(Provided data Opens)

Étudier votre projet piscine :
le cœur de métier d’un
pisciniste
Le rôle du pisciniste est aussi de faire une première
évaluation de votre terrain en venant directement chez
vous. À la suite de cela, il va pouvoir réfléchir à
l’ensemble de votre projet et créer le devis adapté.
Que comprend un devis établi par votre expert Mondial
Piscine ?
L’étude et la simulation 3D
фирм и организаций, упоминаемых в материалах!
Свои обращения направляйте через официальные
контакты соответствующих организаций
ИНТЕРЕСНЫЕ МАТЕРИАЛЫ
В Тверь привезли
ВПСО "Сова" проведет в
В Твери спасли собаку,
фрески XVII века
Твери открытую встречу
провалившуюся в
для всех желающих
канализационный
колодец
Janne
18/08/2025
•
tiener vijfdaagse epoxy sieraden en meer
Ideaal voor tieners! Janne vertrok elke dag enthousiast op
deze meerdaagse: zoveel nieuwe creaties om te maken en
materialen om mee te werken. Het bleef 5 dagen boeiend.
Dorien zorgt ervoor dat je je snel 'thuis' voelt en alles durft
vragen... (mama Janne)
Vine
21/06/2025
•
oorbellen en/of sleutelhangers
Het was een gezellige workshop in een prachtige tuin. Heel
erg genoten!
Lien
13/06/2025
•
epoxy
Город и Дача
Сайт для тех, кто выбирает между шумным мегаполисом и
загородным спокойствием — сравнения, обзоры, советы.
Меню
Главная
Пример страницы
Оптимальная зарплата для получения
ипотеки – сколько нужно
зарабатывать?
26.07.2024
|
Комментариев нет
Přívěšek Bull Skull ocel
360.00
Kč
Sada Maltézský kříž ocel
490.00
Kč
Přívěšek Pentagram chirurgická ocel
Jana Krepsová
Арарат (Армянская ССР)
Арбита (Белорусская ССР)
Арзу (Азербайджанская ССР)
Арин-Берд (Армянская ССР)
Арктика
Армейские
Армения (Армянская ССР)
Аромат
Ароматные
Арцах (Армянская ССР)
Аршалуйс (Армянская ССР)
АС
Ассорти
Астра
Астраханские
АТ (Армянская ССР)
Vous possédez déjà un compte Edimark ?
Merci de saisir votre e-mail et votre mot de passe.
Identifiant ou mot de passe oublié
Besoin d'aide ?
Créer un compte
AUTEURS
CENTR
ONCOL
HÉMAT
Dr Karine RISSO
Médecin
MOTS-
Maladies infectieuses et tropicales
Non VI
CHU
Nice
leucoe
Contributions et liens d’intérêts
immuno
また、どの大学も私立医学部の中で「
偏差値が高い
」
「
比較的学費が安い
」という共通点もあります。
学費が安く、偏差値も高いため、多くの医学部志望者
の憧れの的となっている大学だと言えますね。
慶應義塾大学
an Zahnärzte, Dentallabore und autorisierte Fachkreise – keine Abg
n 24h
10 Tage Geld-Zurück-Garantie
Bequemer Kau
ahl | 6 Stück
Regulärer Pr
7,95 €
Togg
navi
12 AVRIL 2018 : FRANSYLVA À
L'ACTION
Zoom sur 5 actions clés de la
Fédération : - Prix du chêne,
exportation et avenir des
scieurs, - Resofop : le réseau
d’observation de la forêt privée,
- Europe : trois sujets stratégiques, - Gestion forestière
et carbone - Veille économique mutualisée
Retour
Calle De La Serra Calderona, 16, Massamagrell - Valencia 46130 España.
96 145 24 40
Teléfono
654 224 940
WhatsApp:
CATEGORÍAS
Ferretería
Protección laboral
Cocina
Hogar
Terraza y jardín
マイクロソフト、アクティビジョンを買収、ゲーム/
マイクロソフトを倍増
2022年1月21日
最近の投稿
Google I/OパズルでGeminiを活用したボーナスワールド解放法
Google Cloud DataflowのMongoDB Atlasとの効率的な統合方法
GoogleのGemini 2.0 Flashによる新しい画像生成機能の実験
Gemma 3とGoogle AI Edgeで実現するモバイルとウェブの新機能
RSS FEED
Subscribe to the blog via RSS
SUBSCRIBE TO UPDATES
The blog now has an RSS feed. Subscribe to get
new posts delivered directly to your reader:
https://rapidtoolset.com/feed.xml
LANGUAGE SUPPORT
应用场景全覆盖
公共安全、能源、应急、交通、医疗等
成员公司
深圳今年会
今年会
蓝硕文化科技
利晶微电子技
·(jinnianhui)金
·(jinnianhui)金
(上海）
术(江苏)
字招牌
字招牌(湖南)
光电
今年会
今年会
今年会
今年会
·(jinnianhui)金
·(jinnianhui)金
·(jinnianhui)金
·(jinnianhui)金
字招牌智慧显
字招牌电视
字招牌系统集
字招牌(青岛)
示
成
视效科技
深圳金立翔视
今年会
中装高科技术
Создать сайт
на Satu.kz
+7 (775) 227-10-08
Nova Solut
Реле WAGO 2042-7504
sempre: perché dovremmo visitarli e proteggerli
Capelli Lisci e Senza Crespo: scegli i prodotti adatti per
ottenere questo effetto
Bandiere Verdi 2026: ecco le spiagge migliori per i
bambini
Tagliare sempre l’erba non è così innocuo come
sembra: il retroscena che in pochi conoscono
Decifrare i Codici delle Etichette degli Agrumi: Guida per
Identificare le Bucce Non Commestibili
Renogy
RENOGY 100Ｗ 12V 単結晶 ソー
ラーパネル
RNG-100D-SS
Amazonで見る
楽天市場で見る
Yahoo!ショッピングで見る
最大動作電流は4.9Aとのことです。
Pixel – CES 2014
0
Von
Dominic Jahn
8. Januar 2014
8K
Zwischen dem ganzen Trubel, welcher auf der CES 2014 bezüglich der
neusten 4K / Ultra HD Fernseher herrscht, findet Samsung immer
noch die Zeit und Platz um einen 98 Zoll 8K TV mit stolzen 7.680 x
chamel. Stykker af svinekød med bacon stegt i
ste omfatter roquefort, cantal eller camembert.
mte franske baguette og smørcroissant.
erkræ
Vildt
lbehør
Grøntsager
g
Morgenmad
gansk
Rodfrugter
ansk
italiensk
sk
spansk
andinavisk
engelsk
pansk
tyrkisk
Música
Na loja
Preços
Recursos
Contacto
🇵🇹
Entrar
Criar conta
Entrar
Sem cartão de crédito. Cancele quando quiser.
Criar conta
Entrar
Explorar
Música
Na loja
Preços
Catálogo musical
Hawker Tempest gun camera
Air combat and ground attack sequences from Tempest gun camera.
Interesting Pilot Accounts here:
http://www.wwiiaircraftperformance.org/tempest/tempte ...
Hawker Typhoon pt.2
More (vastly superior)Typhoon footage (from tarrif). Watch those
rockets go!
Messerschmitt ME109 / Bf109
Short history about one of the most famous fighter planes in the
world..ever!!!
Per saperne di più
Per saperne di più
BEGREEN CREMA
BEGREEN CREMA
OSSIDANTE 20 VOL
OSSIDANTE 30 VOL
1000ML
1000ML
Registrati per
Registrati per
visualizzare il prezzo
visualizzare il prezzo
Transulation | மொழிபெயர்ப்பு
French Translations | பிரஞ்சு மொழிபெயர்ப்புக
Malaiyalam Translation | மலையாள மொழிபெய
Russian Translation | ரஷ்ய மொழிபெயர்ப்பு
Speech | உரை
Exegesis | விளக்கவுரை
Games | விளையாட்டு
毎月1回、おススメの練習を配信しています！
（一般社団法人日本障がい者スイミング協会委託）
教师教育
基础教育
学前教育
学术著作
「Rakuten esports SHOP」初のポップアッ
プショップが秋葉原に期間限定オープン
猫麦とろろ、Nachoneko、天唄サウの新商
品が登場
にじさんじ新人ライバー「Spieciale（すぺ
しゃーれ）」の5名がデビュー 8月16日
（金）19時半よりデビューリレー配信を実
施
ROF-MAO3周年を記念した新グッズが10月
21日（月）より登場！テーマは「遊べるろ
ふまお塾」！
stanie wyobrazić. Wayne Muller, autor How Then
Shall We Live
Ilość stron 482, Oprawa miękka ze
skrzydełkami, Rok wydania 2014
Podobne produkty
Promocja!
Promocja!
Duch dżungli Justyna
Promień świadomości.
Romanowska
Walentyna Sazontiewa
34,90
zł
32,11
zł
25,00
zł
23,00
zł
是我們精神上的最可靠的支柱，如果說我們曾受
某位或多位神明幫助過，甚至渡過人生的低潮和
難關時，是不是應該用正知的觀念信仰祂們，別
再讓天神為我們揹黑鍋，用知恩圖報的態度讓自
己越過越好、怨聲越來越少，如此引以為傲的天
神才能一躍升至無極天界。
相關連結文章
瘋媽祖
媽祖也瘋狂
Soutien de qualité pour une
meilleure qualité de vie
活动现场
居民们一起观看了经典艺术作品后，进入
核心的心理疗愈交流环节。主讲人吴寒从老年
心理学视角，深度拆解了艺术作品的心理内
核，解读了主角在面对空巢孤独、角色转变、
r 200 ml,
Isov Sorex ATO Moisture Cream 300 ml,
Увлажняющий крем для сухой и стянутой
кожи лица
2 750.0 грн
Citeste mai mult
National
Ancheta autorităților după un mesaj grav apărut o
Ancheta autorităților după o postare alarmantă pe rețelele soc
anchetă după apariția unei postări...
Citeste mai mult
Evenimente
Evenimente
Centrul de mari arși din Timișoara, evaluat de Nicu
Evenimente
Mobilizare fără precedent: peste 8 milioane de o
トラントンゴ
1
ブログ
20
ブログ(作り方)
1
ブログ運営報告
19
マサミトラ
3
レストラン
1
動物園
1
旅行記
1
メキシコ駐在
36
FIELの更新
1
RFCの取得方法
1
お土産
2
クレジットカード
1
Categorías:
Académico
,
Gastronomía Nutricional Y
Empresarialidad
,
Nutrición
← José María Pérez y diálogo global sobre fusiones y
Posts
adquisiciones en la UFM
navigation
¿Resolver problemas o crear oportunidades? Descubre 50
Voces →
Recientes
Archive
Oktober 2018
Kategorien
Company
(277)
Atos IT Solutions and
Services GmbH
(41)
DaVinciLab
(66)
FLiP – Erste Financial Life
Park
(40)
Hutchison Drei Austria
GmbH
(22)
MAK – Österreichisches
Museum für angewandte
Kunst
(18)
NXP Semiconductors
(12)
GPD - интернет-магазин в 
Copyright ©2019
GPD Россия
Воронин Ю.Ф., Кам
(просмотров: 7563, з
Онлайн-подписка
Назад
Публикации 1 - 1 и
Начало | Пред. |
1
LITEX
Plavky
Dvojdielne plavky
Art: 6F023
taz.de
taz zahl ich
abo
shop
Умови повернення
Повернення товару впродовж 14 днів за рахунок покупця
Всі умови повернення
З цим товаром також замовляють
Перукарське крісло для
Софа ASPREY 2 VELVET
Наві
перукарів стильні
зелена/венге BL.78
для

(Provided data Closes)

How to complete this task -
Scan the listing for the word "ocel". Copy every line in which it appears.

Solution -
Přívěšek Bull Skull ocel
Sada Maltézský kříž ocel
Přívěšek Pentagram chirurgická ocel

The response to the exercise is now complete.